The EBD was a step in the right direction but the FIA spit the mickey and banned it because they weren't clever enough to devise a means to regulate use of exhaust overrun. And they couldn't tolerate exhaust overrun because that was prima facie evidence the teams had out-clevered their ban on movable aerodynamic devices (which at best was a tortured interpretation of the TR). So they threw the baby out with the bathwater, despite EBDs having been in use since 1989.

There is no material reason movable aero should be limited. DRS was the camel's nose under the tent, the FIA's admission that it can be implemented safely in F1 (as if every aeroplane, helicopter, gyrocopter and airship on earth wasn't already proof of concept). And the adoption of DRS drove a stake through the heart of claims there was something un-sporting about it. A combination of smaller, simpler (single element, constant cross-section) but movable (at will) wings #1) would be cheaper to implement, and #2) could be at least a partial answer to the overtaking dilemma because a car's draught would be less turbulent when in low drag/ low downforce mode, hence it would be more over-takeable on straightaways. Then kick up the wing to a high angle of attack for cornering. Chaparral were building successful race cars in the 1960s using this same scheme of manoeuver. Fifty years on, I fail to see why it could not be adapted to F1.
 
You know in Wacky Races where Professor Pat Pending's car changes shape to overtake the cars in front? That in a nutshell is what DRS is.....

And you know when Dick Dastardly moves off into the lead and drops tin tacks all over the road to puncture the other racers tyres? That in a nutshell is what Pirelli tyres are about..

Yep we now have real life Wacky Races...
 
DRS is the main reason why I watch F1 less and less (and as a result I am hardly ever seen interwebbing about it here). My main qualm is that a man in a slower car virtually loses his right to stay ahead of a faster car. Would Gilles Villeneuve have won at Jarama in 1981 with the DRS around? No. Laffite, Watson, Reutemann and de Angelis would have been past him like a shot. Would Senna have defended from Mansell at Jerez (he nearly didn't anyway, but Mansell would have comfortably been through earlier and stopped the photo-finish), de Angelis from Rosberg at the Osterreichring. No, we would have been deprived of some of the greatest race finishes in the sport because the faster driver/car would have been given a clear way past an opponent. The skill of defending your position is now nigh on impossible, and the skill of attacking a driver and overtaking him is in danger of being lost, with the prevailing attitude of 'let the DRS do the work'.

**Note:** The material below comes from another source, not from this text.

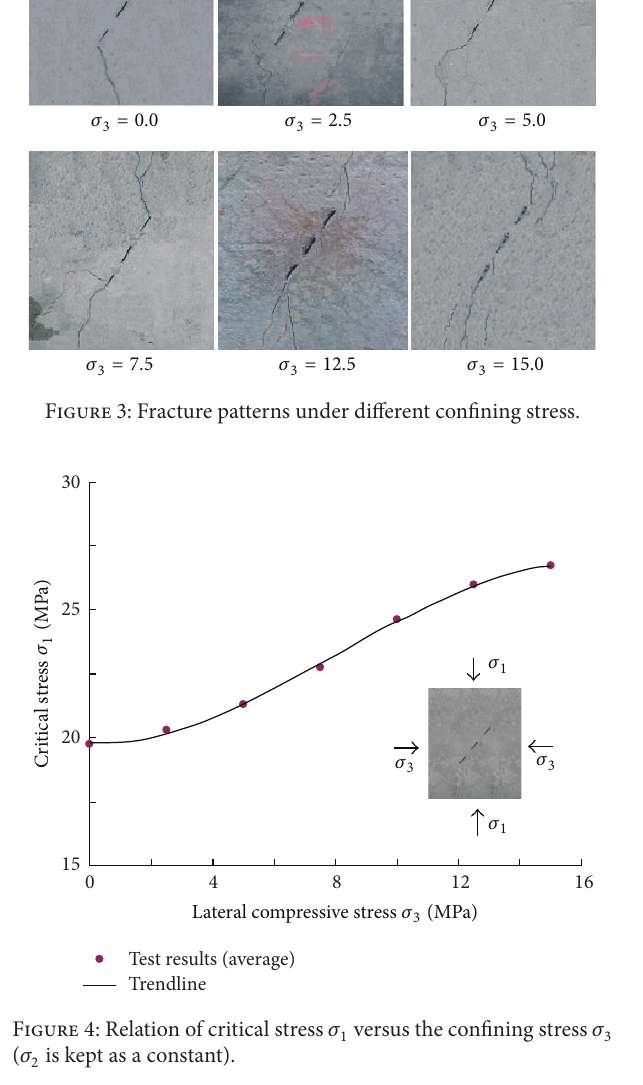
Figure 6: Relation of compressive strength 𝜎 1 with the crack inclination angle 𝛼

Currently, my passion for F1 is rooted in the years before DRS and these bloody Pirelli tyres (What we needed, in my opinion, is a genuinely marginal choice between using one set of tyres to gain track position and defend a lead, or have a stop and use fresh tyres to create a 'chase' situation at the end. It's no surprise that from the mid eighties until the reintroduction of refuelling is a period which many fans get dewy-eyed about even now.)